Somewhere south a tribe of people, well they’re not really people; they call themselves The True Knot. They travel the country in search of food. They’ve been travelling the roads for centuries. The sustenance they seek isn’t plant or animal, they feed on the steam inside humans with special abilities. They mostly feed on children because children are easily captured and easily scared. Pain and fear make even more steam for them to feed on. Eat well, live long. These near immortals take the lives of gifted people to extend their own existence. The leader of The True Knot Rose the Hat (Rebecca Ferguson) has sensed a powerful child somewhere in the northeast. Young Abra Stone (Kyliegh Curran) is what they call a whale. Her power, her steam is so strong it's unlike any other. They haven’t fed on someone like her in decades. Abra’s been talking to her new friend Uncle Dan for years now. She’s never met him though. They only speak to each other from a great distance in their minds. Trouble is coming for Abra but Danny Torrance has faced trouble before and he can face it again.

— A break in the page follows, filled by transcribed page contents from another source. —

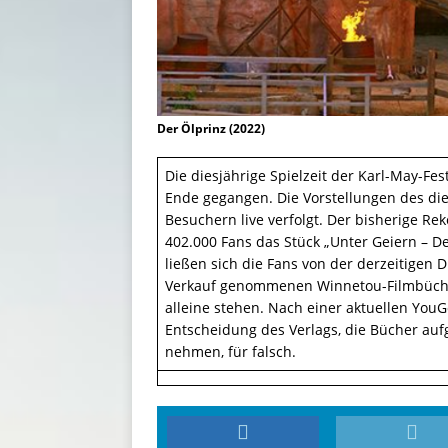
Der Ölprinz (2022)
Die diesjährige Spielzeit der Karl-May-Fe
Ende gegangen. Die Vorstellungen des die
Besuchern live verfolgt. Der bisherige Re
402.000 Fans das Stück „Unter Geiern – De
ließen sich die Fans von der derzeitigen
Verkauf genommenen Winnetou-Filmbücher
alleine stehen. Nach einer aktuellen You
Entscheidung des Verlags, die Bücher au
nehmen, für falsch.­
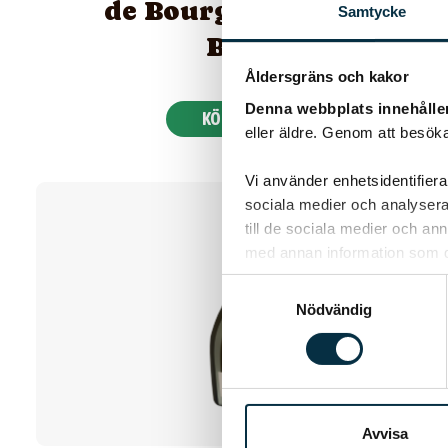
de Bourgogne Rosé
Samtycke
Brut
Åldersgräns och kakor
Denna webbplats innehålle
KÖP 159 KR
eller äldre. Genom att besöka
Vi använder enhetsidentifierar
sociala medier och analysera 
till de sociala medier och a
med annan information som du 
Samtyckesval
Nödvändig
Avvisa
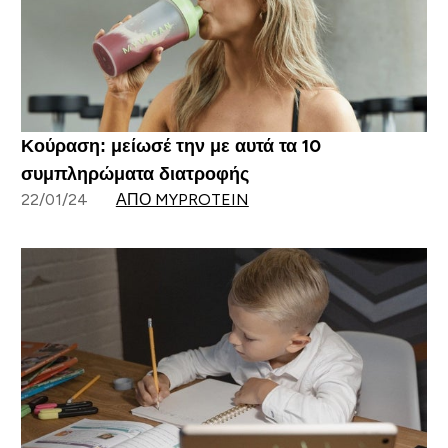
Κούραση: μείωσέ την με αυτά τα 10
συμπληρώματα διατροφής
22/01/24
ΑΠΌ MYPROTEIN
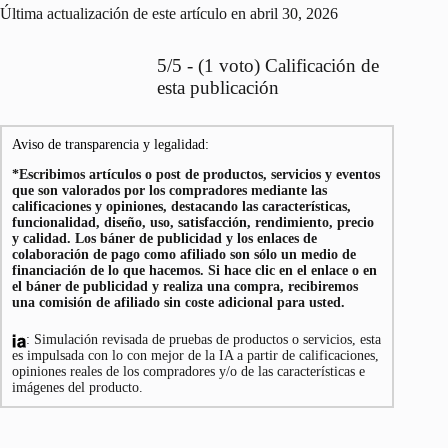
Última actualización de este artículo en abril 30, 2026
5/5 - (1 voto) Calificación de
esta publicación
Aviso de transparencia y legalidad:
*Escribimos artículos o post de productos, servicios y eventos
que son valorados por los compradores mediante las
calificaciones y opiniones, destacando las características,
funcionalidad, diseño, uso, satisfacción, rendimiento, precio
y calidad. Los báner de publicidad y los enlaces de
colaboración de pago como afiliado son sólo un medio de
financiación de lo que hacemos. Si hace clic en el enlace o en
el báner de publicidad y realiza una compra, recibiremos
una comisión de afiliado sin coste adicional para usted.
: Simulación revisada de pruebas de productos o servicios, esta
es impulsada con lo con mejor de la IA a partir de calificaciones,
opiniones reales de los compradores y/o de las características e
imágenes del producto.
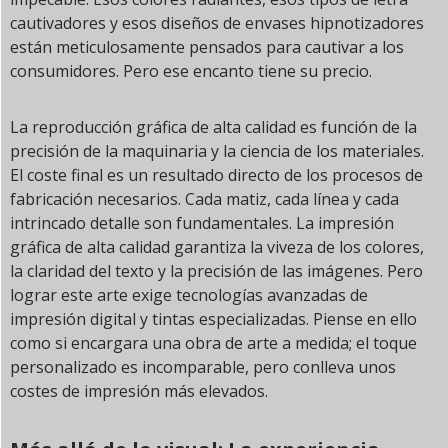
cautivadores y esos diseños de envases hipnotizadores
están meticulosamente pensados para cautivar a los
consumidores. Pero ese encanto tiene su precio.
La reproducción gráfica de alta calidad es función de la
precisión de la maquinaria y la ciencia de los materiales.
El coste final es un resultado directo de los procesos de
fabricación necesarios. Cada matiz, cada línea y cada
intrincado detalle son fundamentales. La impresión
gráfica de alta calidad garantiza la viveza de los colores,
la claridad del texto y la precisión de las imágenes. Pero
lograr este arte exige tecnologías avanzadas de
impresión digital y tintas especializadas. Piense en ello
como si encargara una obra de arte a medida; el toque
personalizado es incomparable, pero conlleva unos
costes de impresión más elevados.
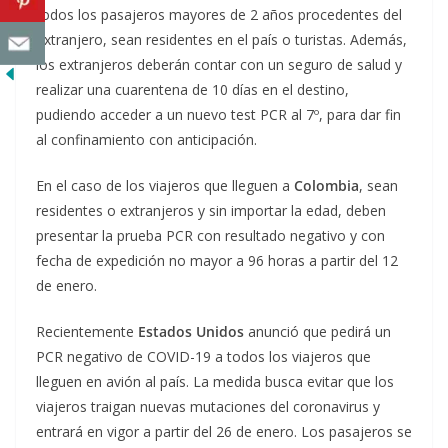
todos los pasajeros mayores de 2 años procedentes del
extranjero, sean residentes en el país o turistas. Además,
los extranjeros deberán contar con un seguro de salud y
realizar una cuarentena de 10 días en el destino,
pudiendo acceder a un nuevo test PCR al 7º, para dar fin
al confinamiento con anticipación.
En el caso de los viajeros que lleguen a
Colombia
, sean
residentes o extranjeros y sin importar la edad, deben
presentar la prueba PCR con resultado negativo y con
fecha de expedición no mayor a 96 horas a partir del 12
de enero.
Recientemente
Estados Unidos
anunció que pedirá un
PCR negativo de COVID-19 a todos los viajeros que
lleguen en avión al país. La medida busca evitar que los
viajeros traigan nuevas mutaciones del coronavirus y
entrará en vigor a partir del 26 de enero. Los pasajeros se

1922 director Mike Flanagan tackles his second Stephen King story turning it into an original first time film. Unlike 1922 this King tale has a predecessor in Stanley Kubrick’s iconic The Shining. Kubrick drifted away from the 1977 King novel in his 1980 film that’s now become a classic in every Cinephiles mind. Flanagan is left to connect a sequel to a novel to a movie left in audiences minds. A task similar to what Ridley Scott attempted when author Thomas Harris wrote an ending to Hannibal to piss off Hollywood filmmakers because if he didn't write another novel they were going to make a film about his characters without him. A hotel burned down in one universe that survives in another. Characters are forgotten, rewritten and resurrected from book to film. It’s rare to film a movie adaptation that doesn’t take liberties with the source material and Mike Flanagan tries to please them all losing a little of the heart of the origins in the process but that's made more relatable to those who've only seen the film.
I personally don’t care for the King concept of people carrying “steam” as a source to their abilities which the foundation of his sequel novel is based. With steam as a basis, opposing forces, one who forcefully takes the steam from the living to help them live longer and one who takes dying people’s steam to help them move on is a nice rival concept that’s a little lost in the overlooked portrayal of Danny Torrance’s life in the feature. There is a brutal scene with The Baseball Boy (Jacob Tremblay) that is hard to watch due to Tremblay’s powerful performance. The scene gets across the evil of The True Knot who otherwise could be found too sympathetic by the audience. Rebecca Ferguson is amazing as Rose the Hat. Besides the awful beard Ewan McGregor hits the right mark as Danny Torrance. Even though the book had a lot of Jack Torrance I think Flanagan should have skipped the Jack Nicholson look-a-like and just written the character visually out of the film. Nicholson’s Jack is too iconic to mess with and you still have the powerful scene of Dan revisiting his dad’s busted down bathroom door.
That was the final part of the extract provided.